* Begin PAGE *

What the study found
Explainable machine learning models were able to predict high-strain-rate mechanical responses of laser powder bed fusion (LPBF)-fabricated A286 steel lattice structures tested under split Hopkinson pressure bar (SHPB) loading. The study reports that prediction performance varied by response metric and model, and that the results showed nonlinear interactions between impact pressure and lattice type.
Why the authors say this matters
The authors say the framework can provide transparent, high-fidelity predictions and support data-driven lattice design strategies for impact-resistant applications in aerospace and defence. They also conclude that the explainable AI (XAI) approach can help identify interpretable design rules and reduce reliance on exhaustive physical prototyping.

* End PAGE *
* Begin EXCERPTED RECORDS *

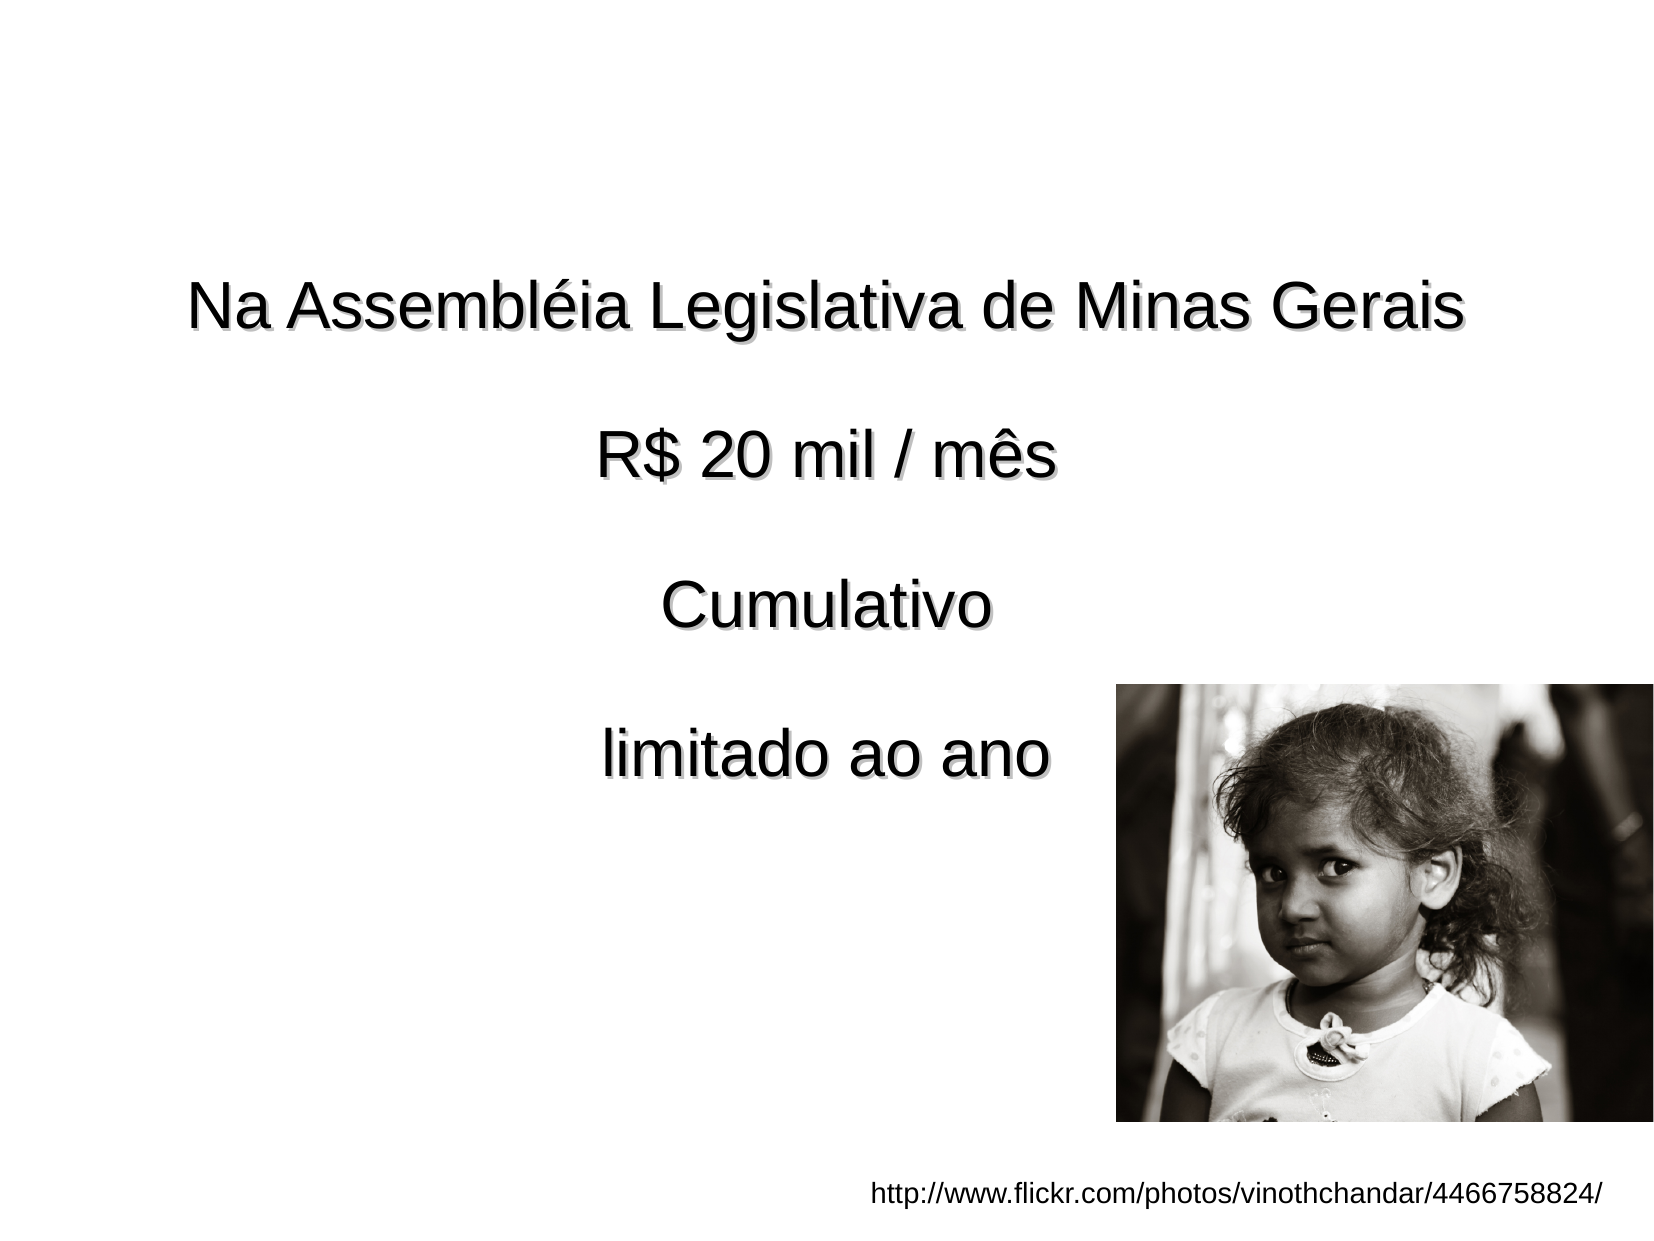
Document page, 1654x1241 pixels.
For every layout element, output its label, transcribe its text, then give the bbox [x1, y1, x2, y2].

subtitle Na Assembléia Legislativa de Minas Gerais R$ 20 mil / mês Cumulativo limitado ao ano [82, 49, 1571, 1010]
picture [1116, 684, 1654, 1122]
text_box http://www.flickr.com/photos/vinothchandar/4466758824/ [855, 1169, 1654, 1227]
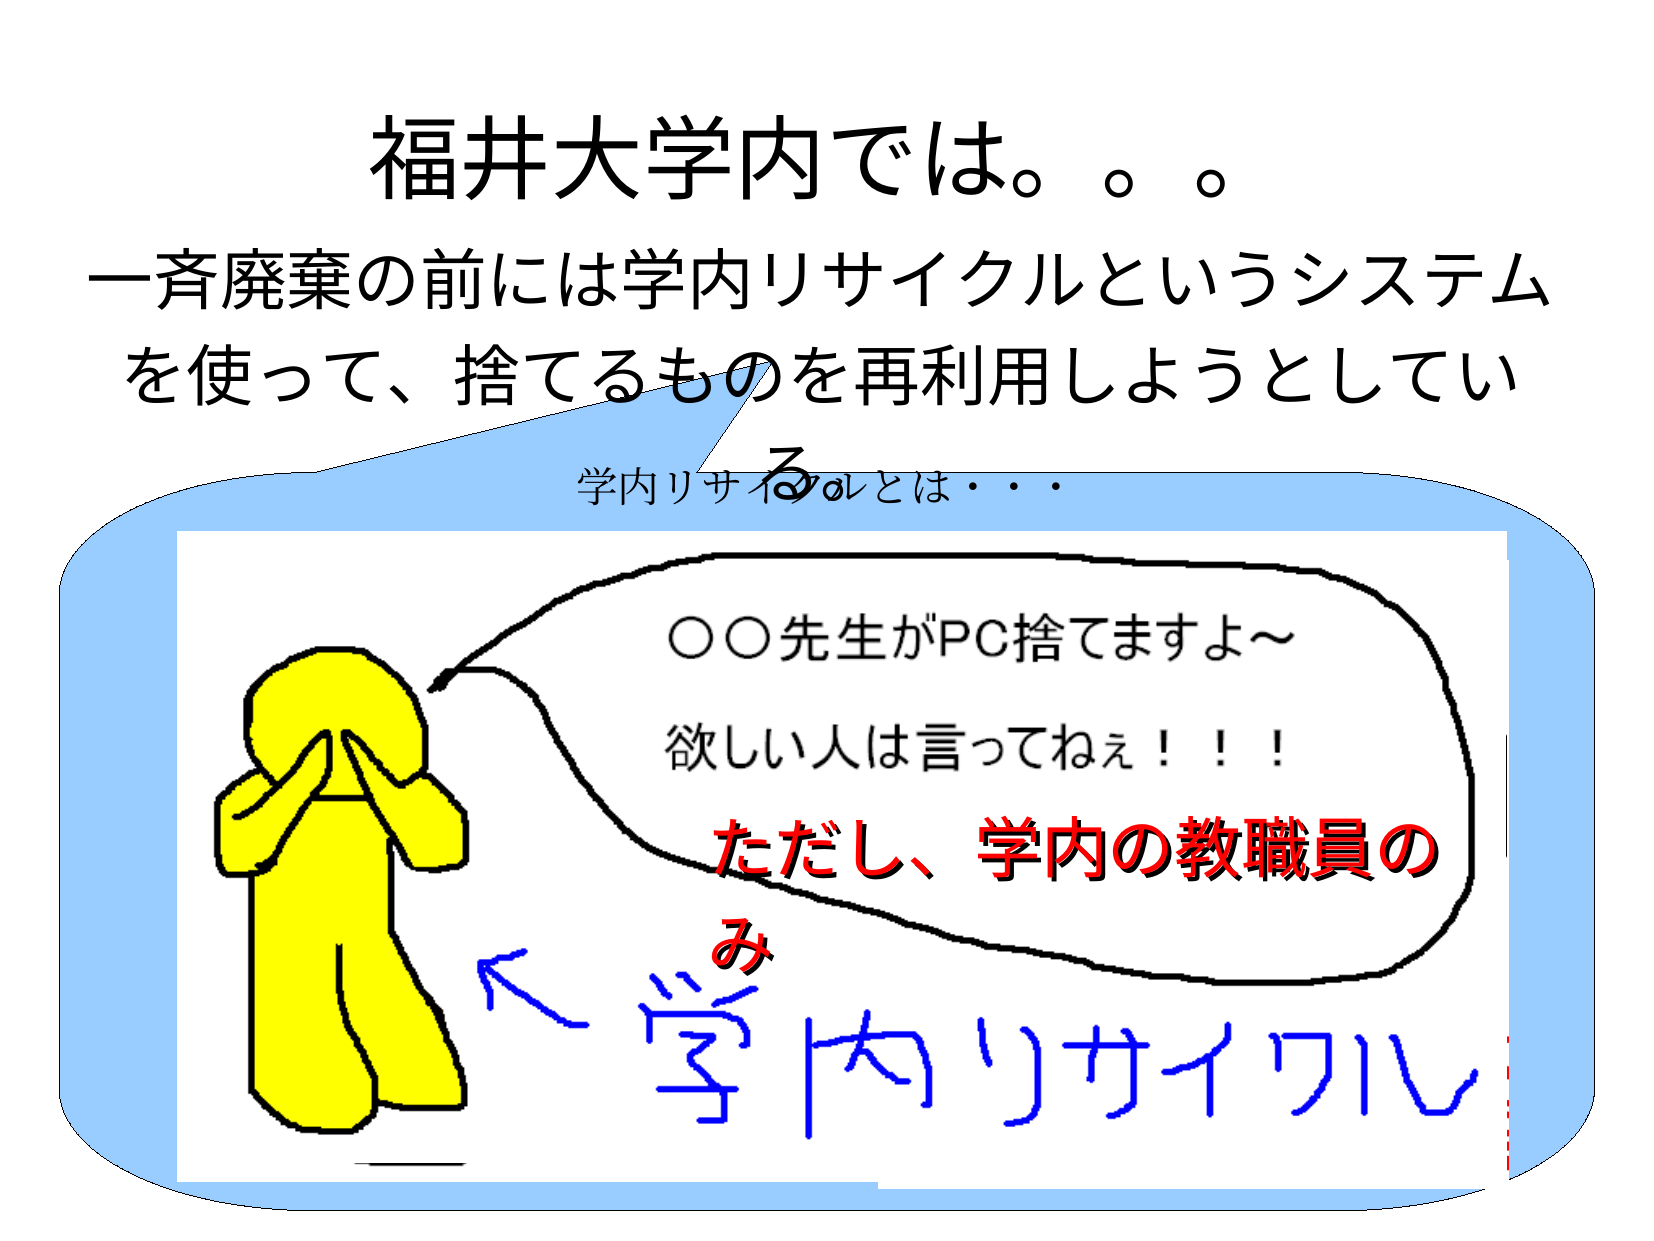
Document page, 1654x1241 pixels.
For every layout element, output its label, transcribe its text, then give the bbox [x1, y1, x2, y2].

text_box 学内リサイクルとは・・・ [59, 478, 1595, 1211]
title 福井大学内では。。。 [82, 49, 1571, 257]
picture [177, 531, 1509, 1189]
subtitle 一斉廃棄の前には学内リサイクルというシステムを使って、捨てるものを再利用しようとしている。 [76, 265, 1565, 478]
text_box ただし、学内の教職員のみ [692, 787, 1477, 882]
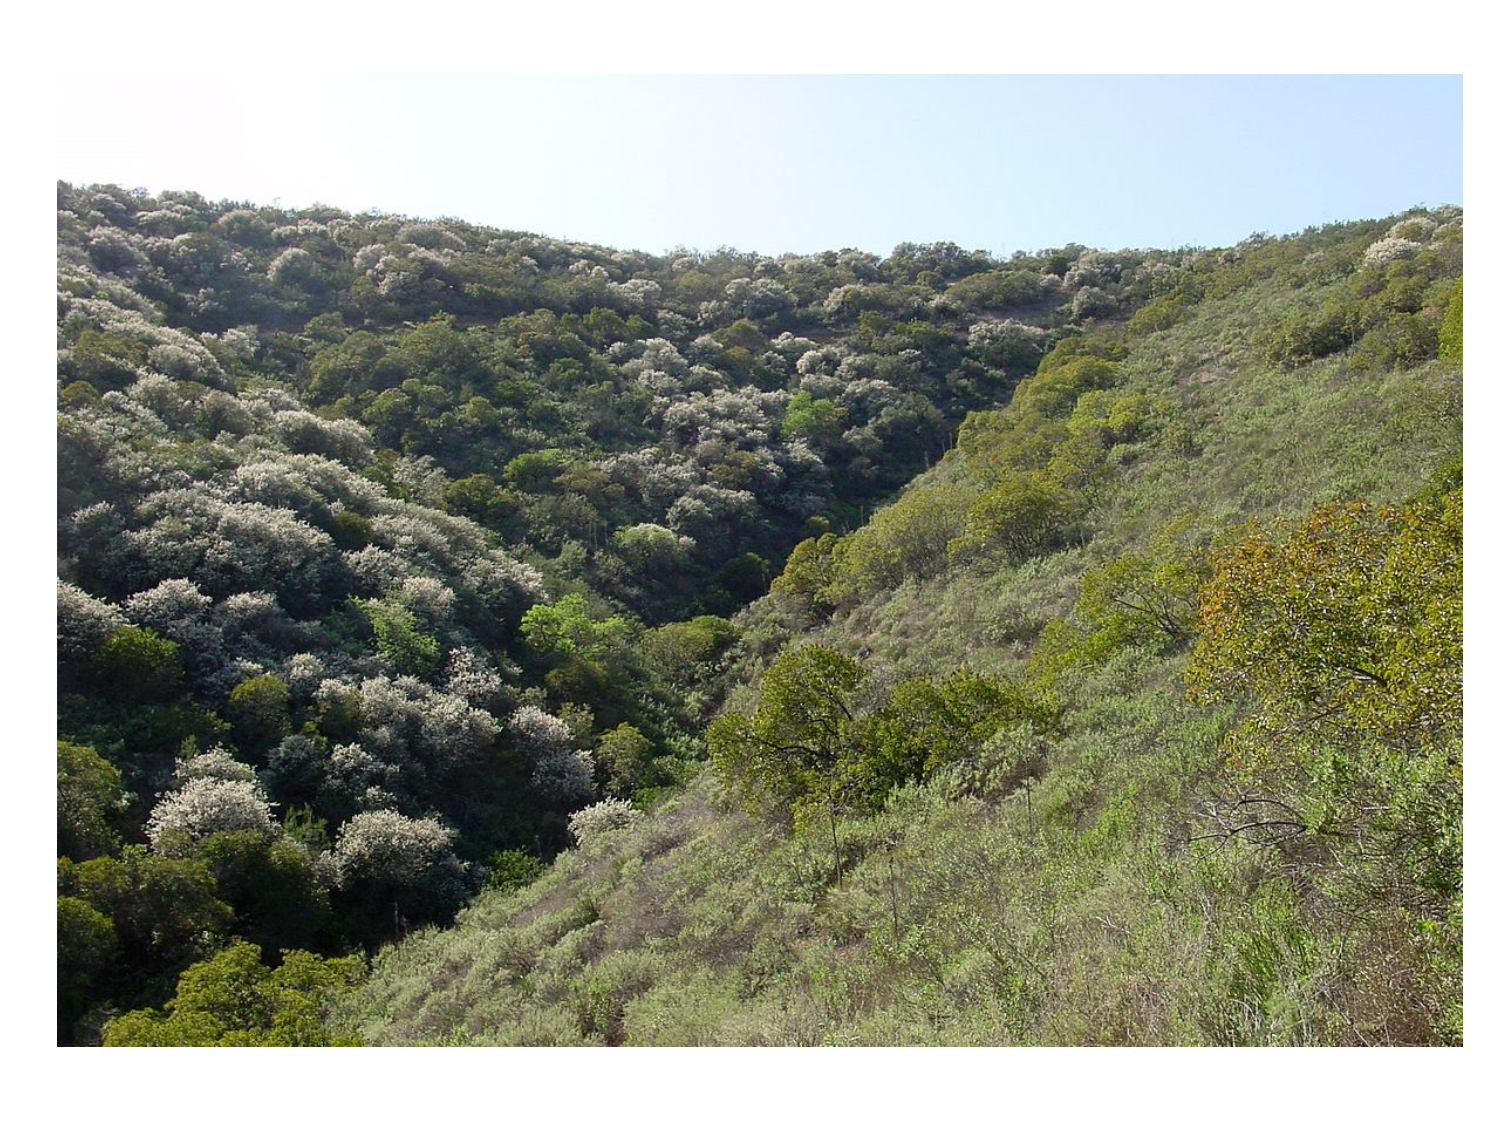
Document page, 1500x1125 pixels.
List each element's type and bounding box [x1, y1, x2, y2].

picture [57, 74, 1463, 1047]
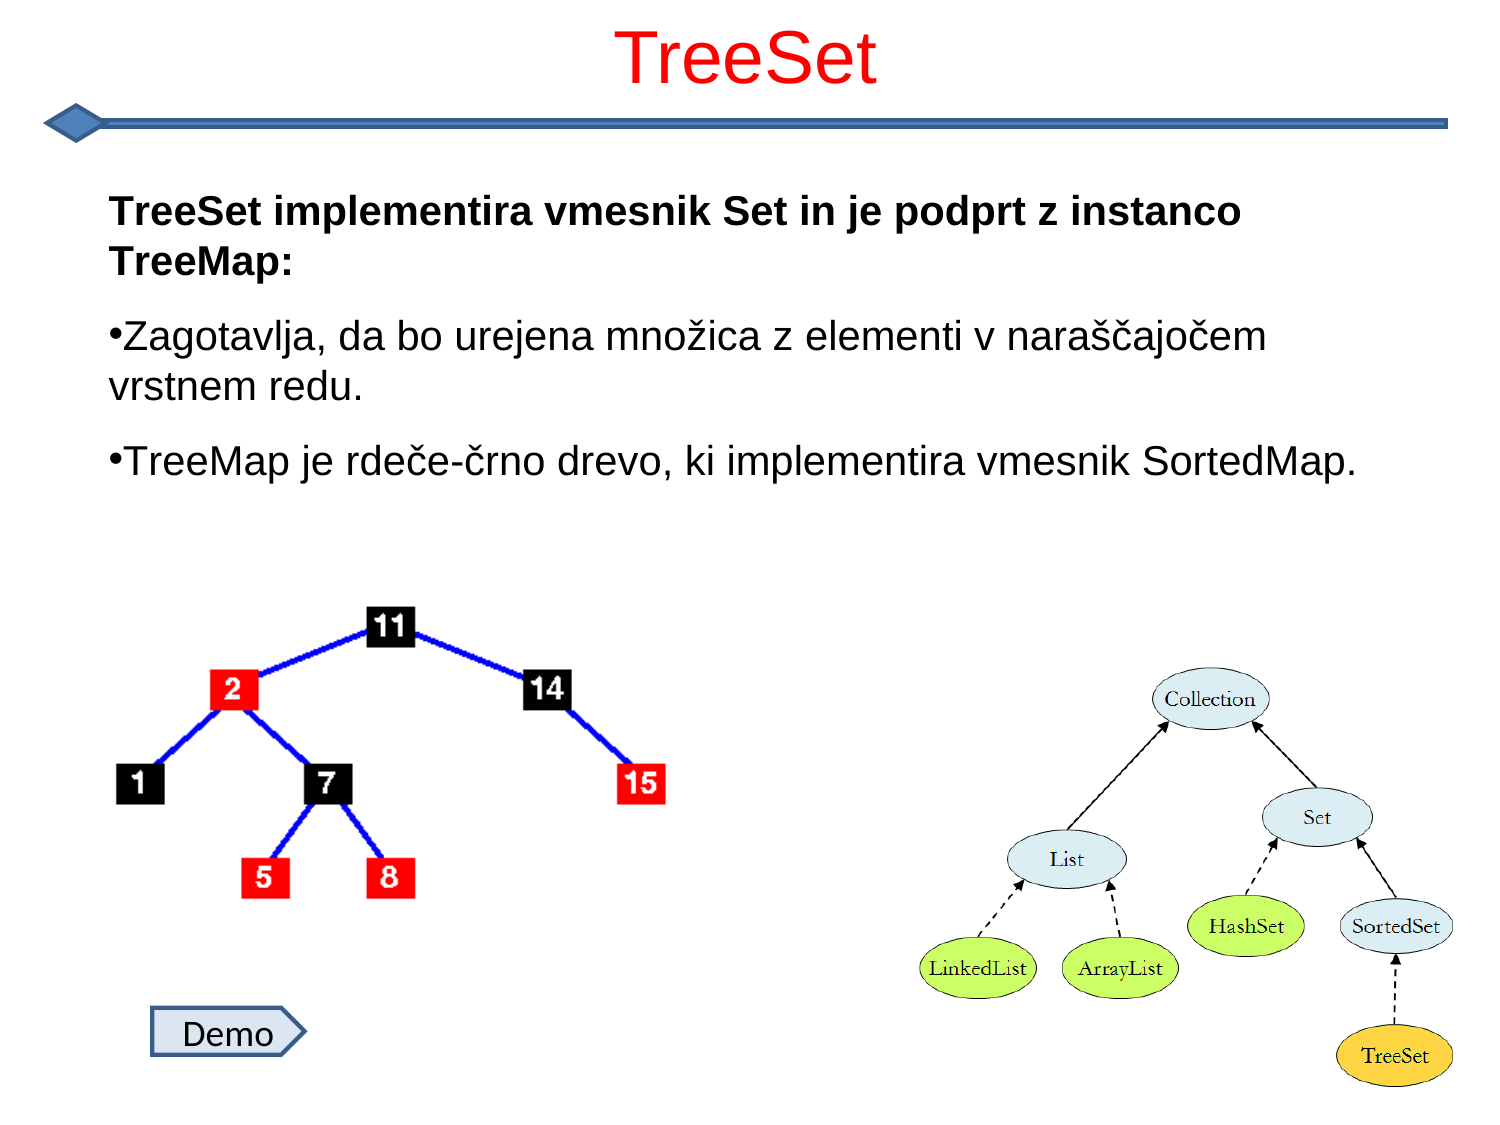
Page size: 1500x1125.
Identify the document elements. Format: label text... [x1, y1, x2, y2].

* End EXCERPTED RECORDS *

_GOALS:_
1. Write out the passage of the study summary from "What the study" to "and lattice type.", word for word.
2. Go on with the study summary from the point where it stops.
The items are separate material and have no connection to the study summary.

_ANSWERS IN ORDER:_
1.
What the study found
Explainable machine learning models were able to predict high-strain-rate mechanical responses of laser powder bed fusion (LPBF)-fabricated A286 steel lattice structures tested under split Hopkinson pressure bar (SHPB) loading. The study reports that prediction performance varied by response metric and model, and that the results showed nonlinear interactions between impact pressure and lattice type.

2.
What the researchers tested
Three lattice topologies were additively manufactured: body-centred cubic (BCC), honeycomb and gyroid. They were tested under dynamic pressures from 2–7 bar, and key response variables were extracted: peak stress, maximum strain, maximum strain rate and energy absorbed. Multi-output regression models using CatBoost, XGBoost, Random Forest, Gradient Boosting and Extra Trees were trained with impact pressure and lattice type as input features.
What worked and what didn't
CatBoost gave the highest accuracy for peak stress prediction (R² = 0.9848), XGBoost for maximum strain (R² = 0.9877), Gradient Boosting for strain rate (R² = 0.9659) and Random Forest for energy absorption (R² = 0.9839). Shapley additive explanations showed nonlinear interactions between impact pressure and lattice type, especially beyond 6 bar. Surrogate trees and local interpretable model-agnostic explanations identified design rules, including BCC lattices at 6 bar or above being associated with optimal energy absorption.
What to keep in mind
The study notes that the dataset was relatively small because SHPB testing and LPBF fabrication cycles were experimentally constrained. The authors say generalizability to other alloys, lattice topologies or loading regimes still needs validation, and the framework does not include temperature effects, anisotropy or microstructural evolution during impact.
Key points
- The study predicted dynamic mechanical responses of LPBF-fabricated A286 lattice structures using explainable machine learning.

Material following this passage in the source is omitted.